Sunday, September 27, 2009

Independent Study: Ripley: Automatically Securing Web 2.0 Applications Through Replicated Execution

(This is one of a series of posts about papers I'm reading for an independent study with Prof. Evan Chang at the University of Colorado, Boulder. The format is similar to that of a review of a paper submitted to a computer science conference. There are already-published papers, so I'll be writing with the benefit of hindsight, especially when the paper was published at least several years ago.)

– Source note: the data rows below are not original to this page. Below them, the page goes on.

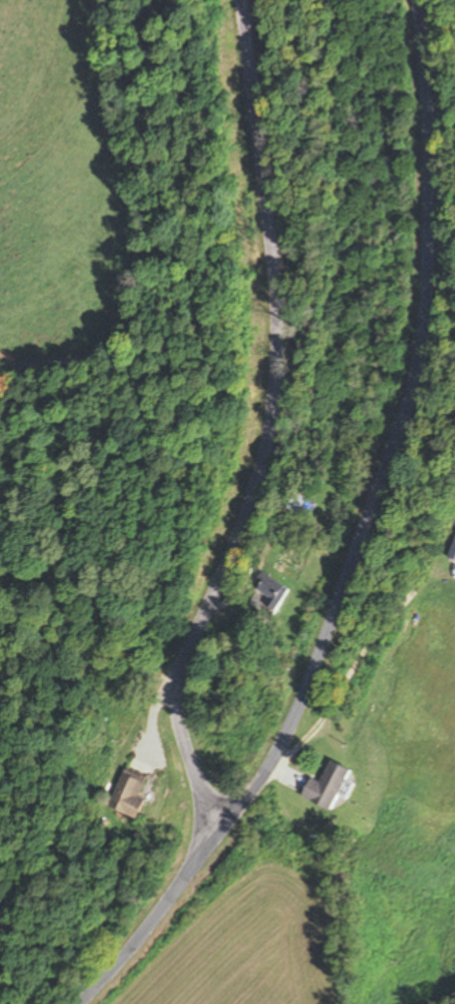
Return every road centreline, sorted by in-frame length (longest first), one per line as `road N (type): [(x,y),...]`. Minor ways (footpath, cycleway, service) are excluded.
road 1 (residential): [(82,1003),(264,787),(310,687),(413,403),(431,272),(433,157),(421,0)]
road 2 (residential): [(218,843),(175,701),(252,510),(274,421),(279,336),(243,0)]

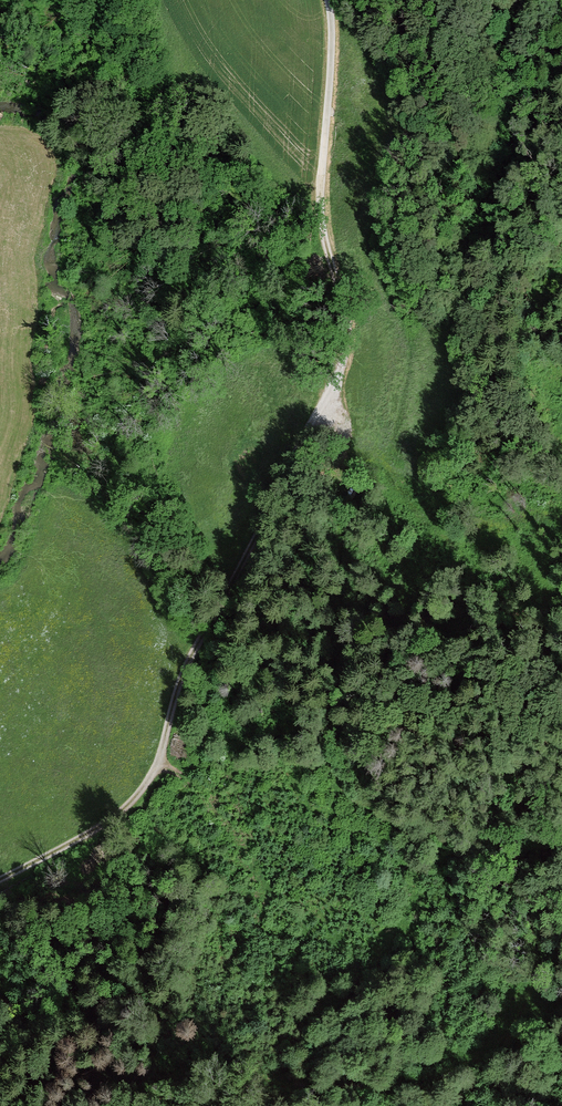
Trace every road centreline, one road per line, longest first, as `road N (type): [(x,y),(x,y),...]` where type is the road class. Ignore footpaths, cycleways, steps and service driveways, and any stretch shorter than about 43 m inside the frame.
road 1 (track): [(126,1105),(163,1081),(199,1072),(354,1086),(435,1084),(503,1041),(527,995),(537,935),(514,894),(466,857),(363,804),(337,774),(330,710),(343,443),(335,384)]
road 2 (track): [(0,880),(104,825),(148,781),(192,654),(335,384),(347,329),(319,214),(328,0)]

Submission: Ripley: Automatically Securing Web 2.0 Applications Through Replicated Execution

Please give a brief, 2-3 sentence summary of the main ideas of this paper:

AJAX or Web 2.0 applications provider richer end-user experience by moving computations to the browser, but the results of those computations are vulnerable to manipulation by known tools. Since client-side computations often cause server-side events, such as modifying or removing data in a database, it's important for the server to be able to validate the integrity of the client's computations. The authors present RIPLEY, a system for replaying client-side computations in the server to reestablish the lower bound on computational integrity that was lost by moving code to the client.
What is the strength of this paper (1-3 sentences):
The architecture of RIPLEY is sound for preventing the problem the authors identify, and the empirical results of deploying the system are sufficiently promising for internet application providers to consider investigating this approach to the problem.
What is the weakness of this paper (1-3 sentences):
The authors don't provide a compelling case that this problem needs to be solved. In their paper on Spectator, they refer to specific JavaScript worms that have caused damage to Web site operators. Here they don't refer to specific large-scale exploits that their approach solves. This makes the problem they're solving seem less pressing.
It's an interesting solution but the problem, while real, doesn't seem to have been exploited in any significant way. The fact that the server-side code can anticipate client actions, pre-compute their results, and send them to the client before the client takes the given action, thus increasing client-side responsiveness, is a lovely way to improve the user experience, one that should pique the interest of Web site operators making heavy use of client-side JavaScript.
RIPLEY is novel. The authors note that an alternative approach (explored here and here) is to require the client to send to the server a computed proof of the correctness of its current state (e.g. the client could intermittently send a stack trace to the server). Unlike RIPLEY, these approaches only provide a degree of assurance, not a guarantee, of the correctness of the client-side computations.
The architecture, implementation details, and runtime performance
Worth Solving
The problem is worth solving, but not as pressing as the problem of JavaScript worms that the authors solve in their work on Spectator.
95% +- 2
Detailed Comments

See citations 27, 29 for vulnerabilities to code modification in browser.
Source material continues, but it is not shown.